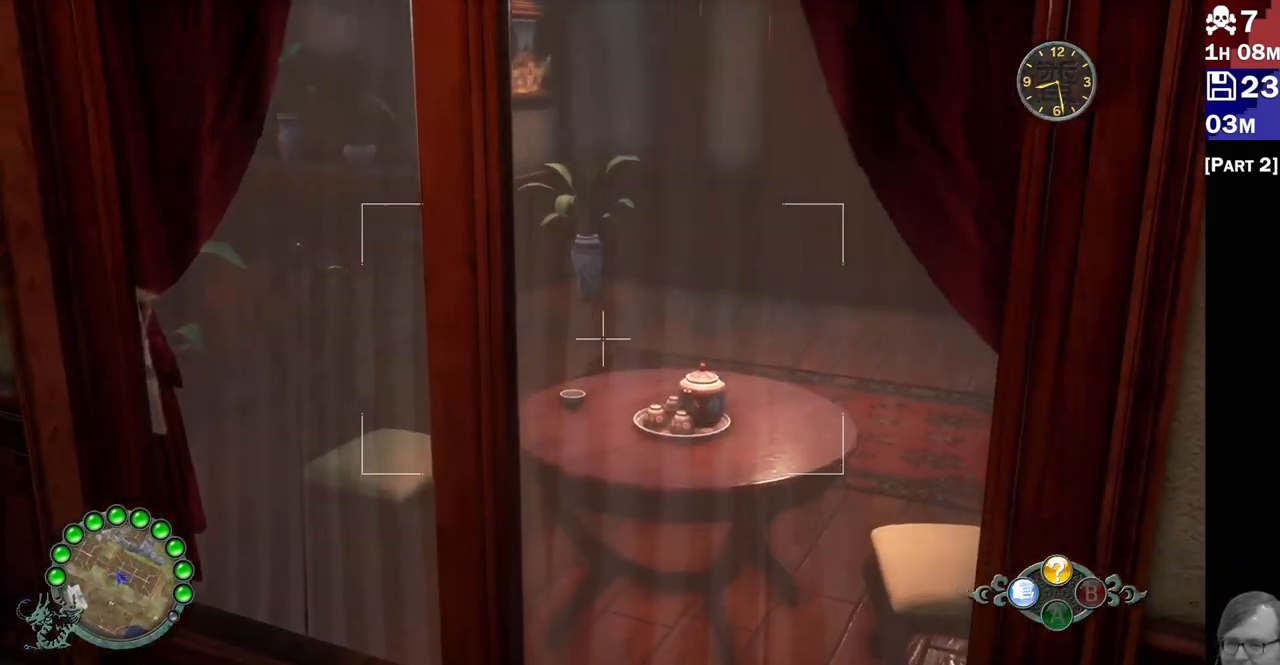
{"dt_ms": 500, "buttons": ["L2"], "left_stick": "center", "right_stick": "down-right", "events": [[33, "right_stick", "right"], [183, "left_stick", "up"], [267, "right_stick", "down"], [417, "right_stick", "down-right"], [500, "left_stick", "center"]]}
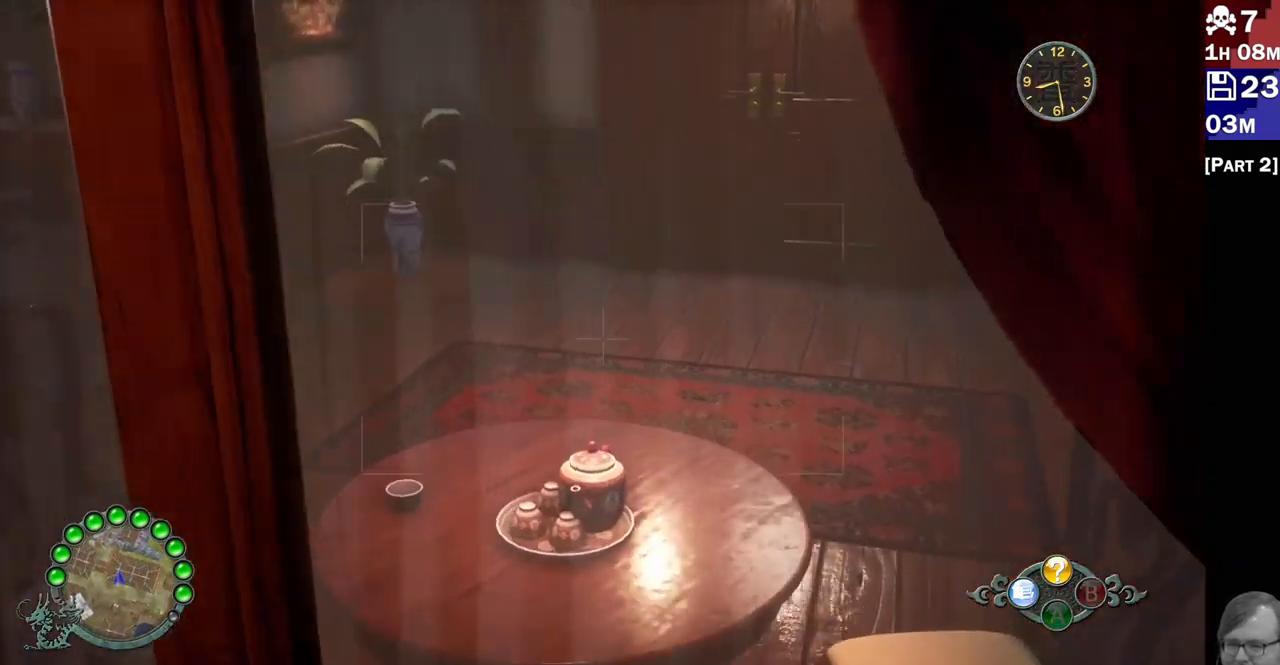
{"dt_ms": 1000, "buttons": ["L2"], "left_stick": "left", "right_stick": "up-right"}
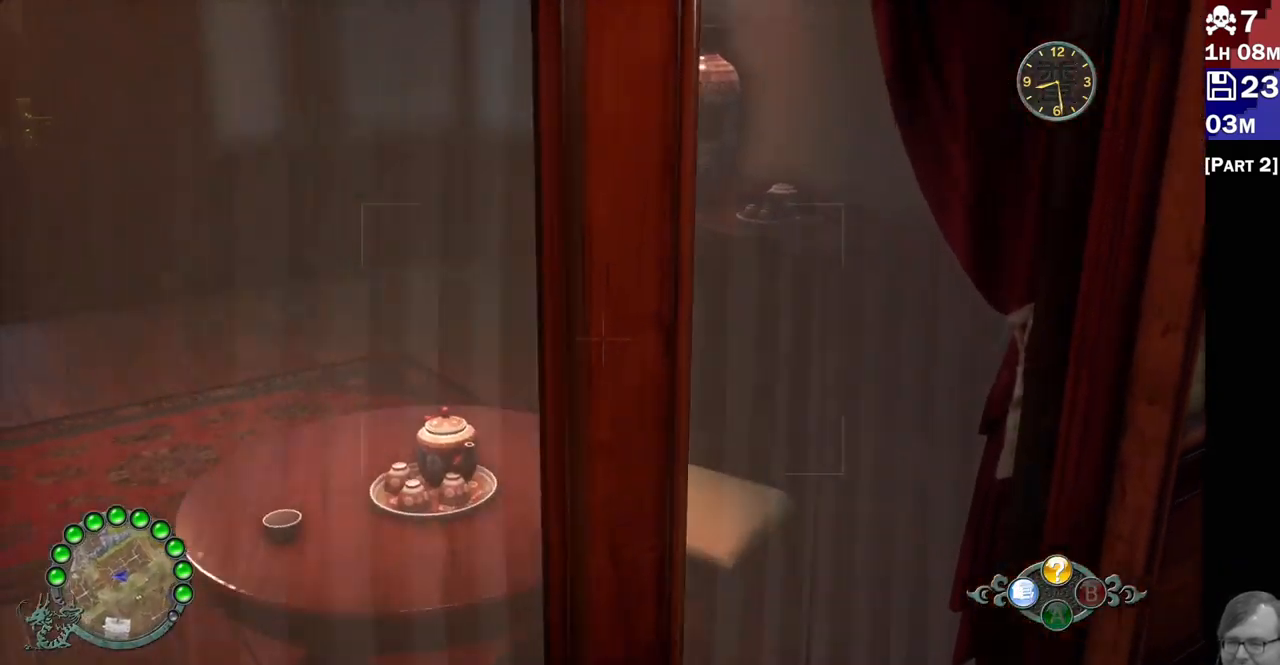
{"dt_ms": 500, "buttons": ["L2"], "left_stick": "down-right", "right_stick": "left", "events": [[17, "left_stick", "center"], [167, "right_stick", "center"], [333, "right_stick", "left"], [500, "left_stick", "down-right"]]}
□ □ □ □ □ □ □
> **Exercise**
In the copy, include no pictures, but repeat the listing exactly.

> **The completed task**
{"dt_ms": 500, "buttons": ["L2"], "left_stick": "center", "right_stick": "down-right", "events": [[33, "right_stick", "right"], [183, "left_stick", "up"], [267, "right_stick", "down"], [417, "right_stick", "down-right"], [500, "left_stick", "center"]]}
{"dt_ms": 1000, "buttons": ["L2"], "left_stick": "left", "right_stick": "up-right"}
{"dt_ms": 500, "buttons": ["L2"], "left_stick": "down-right", "right_stick": "left", "events": [[17, "left_stick", "center"], [167, "right_stick", "center"], [333, "right_stick", "left"], [500, "left_stick", "down-right"]]}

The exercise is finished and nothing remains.